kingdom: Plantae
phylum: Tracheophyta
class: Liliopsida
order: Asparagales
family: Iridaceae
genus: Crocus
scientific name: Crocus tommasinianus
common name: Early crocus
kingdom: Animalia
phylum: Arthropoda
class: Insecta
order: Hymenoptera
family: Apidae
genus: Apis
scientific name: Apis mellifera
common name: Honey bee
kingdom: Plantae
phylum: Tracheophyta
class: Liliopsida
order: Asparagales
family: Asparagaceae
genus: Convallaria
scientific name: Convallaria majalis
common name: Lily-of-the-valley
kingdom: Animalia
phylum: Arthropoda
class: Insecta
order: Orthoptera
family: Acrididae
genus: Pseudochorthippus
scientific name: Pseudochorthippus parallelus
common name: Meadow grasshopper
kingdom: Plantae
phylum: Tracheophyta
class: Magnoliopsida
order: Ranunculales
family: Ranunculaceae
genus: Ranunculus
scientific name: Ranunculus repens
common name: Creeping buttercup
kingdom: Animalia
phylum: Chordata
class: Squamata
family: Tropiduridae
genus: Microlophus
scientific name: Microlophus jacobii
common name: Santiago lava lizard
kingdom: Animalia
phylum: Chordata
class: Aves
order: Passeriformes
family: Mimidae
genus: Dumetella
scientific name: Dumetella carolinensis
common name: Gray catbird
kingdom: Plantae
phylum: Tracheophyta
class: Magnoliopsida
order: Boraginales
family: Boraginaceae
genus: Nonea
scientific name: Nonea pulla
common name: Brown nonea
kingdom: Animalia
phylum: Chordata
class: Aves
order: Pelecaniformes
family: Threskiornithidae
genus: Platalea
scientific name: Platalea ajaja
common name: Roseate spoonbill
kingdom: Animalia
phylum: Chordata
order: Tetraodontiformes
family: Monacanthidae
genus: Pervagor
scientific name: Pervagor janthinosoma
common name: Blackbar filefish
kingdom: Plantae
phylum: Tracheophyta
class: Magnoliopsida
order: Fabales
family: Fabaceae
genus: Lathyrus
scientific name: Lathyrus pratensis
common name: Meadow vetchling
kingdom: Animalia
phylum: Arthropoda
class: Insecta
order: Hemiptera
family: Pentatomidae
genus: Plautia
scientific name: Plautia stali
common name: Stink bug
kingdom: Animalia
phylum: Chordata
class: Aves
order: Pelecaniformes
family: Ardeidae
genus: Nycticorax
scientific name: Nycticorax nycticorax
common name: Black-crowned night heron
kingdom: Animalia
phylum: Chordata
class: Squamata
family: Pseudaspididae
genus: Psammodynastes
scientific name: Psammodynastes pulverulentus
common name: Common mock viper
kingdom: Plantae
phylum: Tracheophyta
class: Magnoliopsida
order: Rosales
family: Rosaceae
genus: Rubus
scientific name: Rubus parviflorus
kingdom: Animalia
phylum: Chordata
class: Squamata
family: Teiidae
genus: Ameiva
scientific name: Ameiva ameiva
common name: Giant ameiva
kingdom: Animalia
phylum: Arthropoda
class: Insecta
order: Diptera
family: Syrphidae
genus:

——————————

Work to be completed:
Reproduce the material above verbatim, starting with its first line and continuing through the line that contains "scientific name: Platalea ajaja", with both ends included.

Written reply:
kingdom: Plantae
phylum: Tracheophyta
class: Liliopsida
order: Asparagales
family: Iridaceae
genus: Crocus
scientific name: Crocus tommasinianus
common name: Early crocus
kingdom: Animalia
phylum: Arthropoda
class: Insecta
order: Hymenoptera
family: Apidae
genus: Apis
scientific name: Apis mellifera
common name: Honey bee
kingdom: Plantae
phylum: Tracheophyta
class: Liliopsida
order: Asparagales
family: Asparagaceae
genus: Convallaria
scientific name: Convallaria majalis
common name: Lily-of-the-valley
kingdom: Animalia
phylum: Arthropoda
class: Insecta
order: Orthoptera
family: Acrididae
genus: Pseudochorthippus
scientific name: Pseudochorthippus parallelus
common name: Meadow grasshopper
kingdom: Plantae
phylum: Tracheophyta
class: Magnoliopsida
order: Ranunculales
family: Ranunculaceae
genus: Ranunculus
scientific name: Ranunculus repens
common name: Creeping buttercup
kingdom: Animalia
phylum: Chordata
class: Squamata
family: Tropiduridae
genus: Microlophus
scientific name: Microlophus jacobii
common name: Santiago lava lizard
kingdom: Animalia
phylum: Chordata
class: Aves
order: Passeriformes
family: Mimidae
genus: Dumetella
scientific name: Dumetella carolinensis
common name: Gray catbird
kingdom: Plantae
phylum: Tracheophyta
class: Magnoliopsida
order: Boraginales
family: Boraginaceae
genus: Nonea
scientific name: Nonea pulla
common name: Brown nonea
kingdom: Animalia
phylum: Chordata
class: Aves
order: Pelecaniformes
family: Threskiornithidae
genus: Platalea
scientific name: Platalea ajaja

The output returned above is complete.